Check the status condition on the CR:

kubectl get knativeserving -n <ns> <name> -o jsonpath='{.status.conditions[?(@.type=="TargetClusterResolved")]}'

Common reasons for TargetClusterResolved=False:

  • ClusterProfileNotFound: the referenced ClusterProfile does not exist. Check spec.clusterProfileRef.
  • ClusterProfileNotReady: ClusterProfile exists but is unhealthy. Inspect kubectl get clusterprofile -n <ns> <name> -o yaml.
  • ClusterProfileUnavailable: fetch failed or cache not primed yet. Transient during bootstrap; check hub API server reachability if persistent.
  • AccessProviderFailed: exec plugin error or timeout. Check operator logs.
  • AccessProviderNotConfigured: --clusterprofile-provider-file is not set on the operator Deployment.
  • MulticlusterDisabled: the provider config declares no provider for the ClusterProfile.

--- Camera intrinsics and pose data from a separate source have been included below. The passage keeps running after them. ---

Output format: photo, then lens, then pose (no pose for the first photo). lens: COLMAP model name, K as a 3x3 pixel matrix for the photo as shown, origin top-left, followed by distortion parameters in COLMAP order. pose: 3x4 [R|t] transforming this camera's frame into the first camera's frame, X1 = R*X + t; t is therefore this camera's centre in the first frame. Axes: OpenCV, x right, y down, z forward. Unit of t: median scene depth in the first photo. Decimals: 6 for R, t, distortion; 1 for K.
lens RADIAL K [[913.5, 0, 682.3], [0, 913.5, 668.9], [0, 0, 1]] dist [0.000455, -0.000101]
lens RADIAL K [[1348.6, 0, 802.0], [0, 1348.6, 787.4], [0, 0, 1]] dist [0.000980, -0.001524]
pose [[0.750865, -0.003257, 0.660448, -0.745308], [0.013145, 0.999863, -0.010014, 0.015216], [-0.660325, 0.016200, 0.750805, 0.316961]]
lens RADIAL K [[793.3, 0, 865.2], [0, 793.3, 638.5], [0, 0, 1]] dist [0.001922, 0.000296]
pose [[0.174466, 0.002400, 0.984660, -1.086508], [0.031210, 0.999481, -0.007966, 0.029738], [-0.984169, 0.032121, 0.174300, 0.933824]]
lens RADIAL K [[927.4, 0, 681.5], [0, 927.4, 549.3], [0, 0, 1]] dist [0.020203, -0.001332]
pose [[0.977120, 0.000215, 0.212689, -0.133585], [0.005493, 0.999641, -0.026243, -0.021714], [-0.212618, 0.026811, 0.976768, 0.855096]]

Add a matching provider entry.
  • RemoteClientCreationFailed: valid rest.Config received but client construction failed (typically invalid TLS material or unreachable host).
  • RemoteClusterStale: cached spoke connection was invalidated (context cancelled, TCP drop). The next reconcile refreshes and recovers.
  • ClusterProviderClosed: operator is shutting down; the next leader re-reconciles and recovers.

If spoke deployments are not coming up, confirm TargetClusterResolved=True, check the operator logs on the hub, and inspect the spoke cluster directly with kubectl --kubeconfig=<spoke> get deployments -n <ns>.